V. Evidence-based product design contributions
Evidence as a marketing tool is among the least interesting reasons to have actionable, accurate evidence. Fundamentals are a key reason evidence matters.
By knowing specific regression facts such as the coefficient on a point and its variation, which factors significantly alter expected outcomes, and so on, Degreed will be able to provide strategic insights for its clients and itself. As an enterprise organization I want to know what my investment is buying me. An objective, quantitative, academic article would constitute trustworthy, actionable evidence for such an organization. This could lead to productivity gains and ultimately an improved bottom line.
These are all things Degreed already knows. This is the reason high-quality firms employ product designers, data scientists, and other folks, just like Degreed has done. But sometimes it helps to get an outside view. This is why firms often hire consultants and experts to assist with interesting edge-cases in product design. An academic is a knowledge expert in a specialized area. In other words, a researcher has the ability to act as a consultant in the course of research. When a company works with a researcher you can be sure they will be the first individuals to hear whatever new ideas the academic comes up with, before any article draft has even been completed.
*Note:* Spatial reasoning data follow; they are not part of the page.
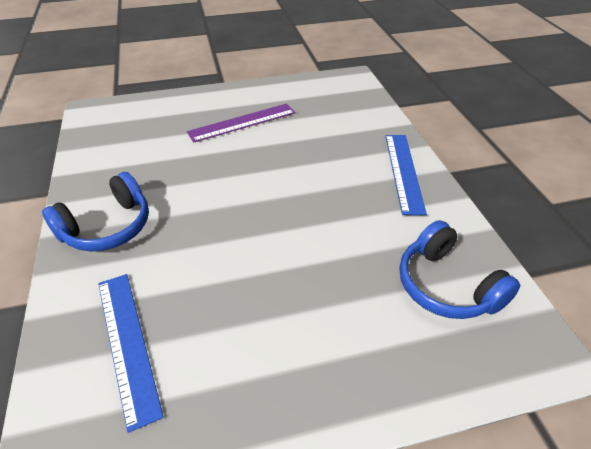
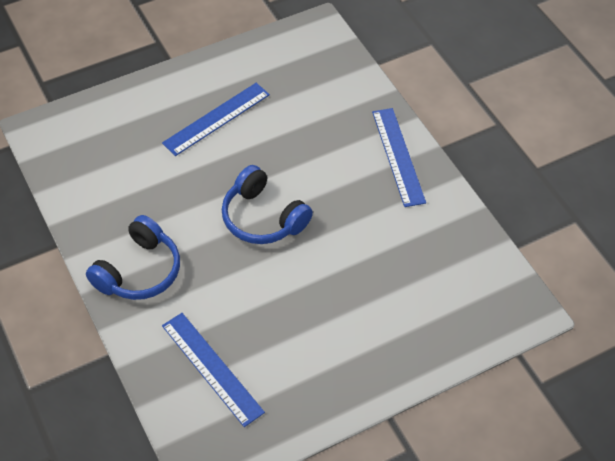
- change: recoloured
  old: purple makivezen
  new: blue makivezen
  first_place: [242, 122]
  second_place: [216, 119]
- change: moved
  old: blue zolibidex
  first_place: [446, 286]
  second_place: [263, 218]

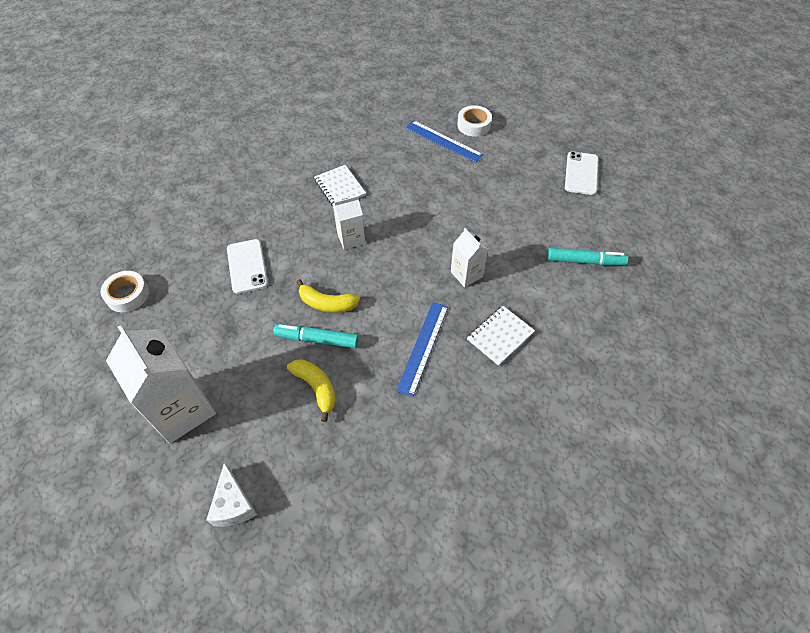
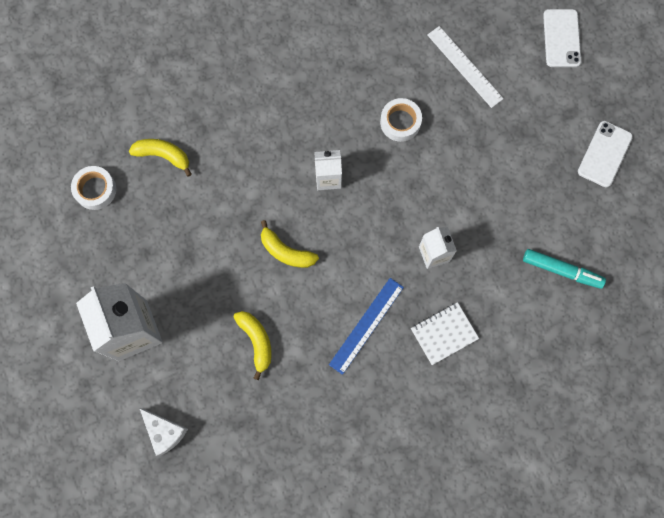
- change: moved
  old: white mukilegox
  first_place: [474, 125]
  second_place: [400, 122]
- change: recoloured
  old: blue makivezen
  new: white makivezen
  first_place: [443, 141]
  second_place: [464, 66]
- change: removed
  old: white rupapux
  first_place: [340, 187]
- change: moved
  old: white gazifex
  first_place: [247, 266]
  second_place: [561, 38]
- change: removed
  old:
Tech folks generally want to improve on their products in technically feasible ways. Academics are concerned with theoretical links. It can really be disruptive to get an academic’s view on product enhancements. I’ll give you one example right now: Degreed should consider allowing users to take psychological surveys including the Big 5 Personality Test and the Grit Scale. These psychological surveys are proven factors of productivity and success. Stay away from Meyers-Briggs because, while it is effective, it is not as effective as the Big 5 test and it’s also proprietary.
VI. Creating a Precedent
All of the benefits outlined in this article, except #7 below, need not be one-time benefits. They can be repeated, albeit perhaps with diminishing marginal benefit. By engaging in research now, Degreed or its enterprise clients can, if they so choose, put themselves in a position to be repeat contributors to the academic literature.
This would create future cycles of publicity and other noted factors. It could lead to other kinds of longer term research partnerships and programs.
VII. An Important Step Towards the Objective
Degreed’s objective is to “jailbreak the degree” and render traditional education obsolete. What better bright-line test can be imagined then to have the traditional system itself admit obsolescence? A peer-reviewed paper or dissertation would represent that watershed moment. If Degreed’s points and other metrics are significantly associated with employment outcomes then it seems to be clearly on its way to displacing traditional education.